The Blues’ apex and nadir lie exactly, and somehow satisfyingly, two decades apart. In April 2018, City, now the most financially powerful club in the sport, led by its most-admired manager and packed with some of the globe’s top stars, clinched the title in style. Spool back to April 1998, however, and the club were at a shambolic low.

In the penultimate match of the Division One season, against QPR at Maine Road, Jamie Pollock scored one of the most gut-wrenching own goals of all time (a looped header over his keeper). It ended 2-2, with that point enough to keep the Rs up. Their supporters hijacked an online poll to name Pollock the most influential human being of the last millennium. “I beat Jesus into second place,” he remembers.

City won 5-2 at Stoke in the last game, but it wasn’t enough. Falling into the third tier for the first time in their history was humiliating, and chairman Francis Lee resigned during the dreadful run-in.

Defender Richard Edghill had lived through years of chopping and changing. “We had so many managers, and each played a different style and brought in their own players,” he says. “I think by the time Joe Royle arrived, there were 54 professionals. That’s not ideal when you can only put 11 on the pitch – you can’t keep 54 people happy.”

Royle, who took over halfway through 1997/98, had a big job on his hands. “The survival rate of a boss seemed to be months rather than years,” he says. “Players that had been forgotten were somehow still knocking around. I remember deadline day – I was in the boardroom with the chairman and we were getting players out on loan all over the place and off the wage bill. We needed a fresh start.”

Among those to move on were Uwe Rosler and terrace idol Georgi Kinkladze. The Georgian playmaker left with a jibe at Royle, claiming if he’d been picked more, demotion from the second tier could have been avoided. Royle responded robustly. “His parting shot was like all his others – delivered from a long way out and hopelessly wide of the mark. I selected him for three matches – in two he was anonymous, in the other one he was abysmal.”

Reflecting now, Royle is a little less harsh. “Geo had amazing talent, but I remember him standing on a muddy pitch in a thunderstorm at Port Vale and you could tell he didn’t fancy it. He was our highest-paid player and he had to go. The third tier wasn’t for him.”

The ‘foreign player not fancying a wet Tuesday night at Stoke’ cliche having been invoked, Kinkladze packed his bags for Ajax. Also out the door were Paul Beesley, David Morley, Martin Phillips, Scott Hiley, Ian Brightwell, Kit Symons and Nigel Clough. Arriving were Danny Tiatto, Ian Bishop and youngster Danny Allsopp. Royle was left with a team packed full of workhorses that he believed could do a job at this level.

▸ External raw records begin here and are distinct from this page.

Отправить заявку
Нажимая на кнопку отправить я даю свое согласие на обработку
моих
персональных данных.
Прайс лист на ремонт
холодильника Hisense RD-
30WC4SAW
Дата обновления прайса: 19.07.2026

The opening day suggested he was right. More than 30,000 people packed into Maine Road – the highest third-tier attendance for over 20 years – to see City breeze past Blackpool 3-0. Young keeper Weaver, in particular, looked like a future star.

“Royle cleared the decks, and luckily he saw something in me,” remembers Weaver. “I was only 19, so playing in the Second Division was fine by me. The mood in the dressing room was bad when we got relegated, but it was OK that year – a good blend of youth and experience.”

But City soon stuttered. Draws with Wrexham, Notts County (who they’d battered 7-1 in the League Cup a few days earlier), Chesterfield, Northampton, Millwall and Burnley were followed by a 1-0 defeat at home to Preston. “It took us a while to get going,” admits Royle. “We needed to settle down, but whenever you’re relegated there’s always a hangover. It’s hard to get going when you’ve had disappointments. We weren’t that bad, but there were a lot of draws.

“We were also a big-name scalp for everyone and it caught us out. Teams were coming to play at this huge ground, and they were often bringing more supporters to Maine Road than they got at home. The opposition fans were enjoying every moment of being in Manchester, like staying overnight and going to a show! And then their team were playing well. It was a strange phenomenon.”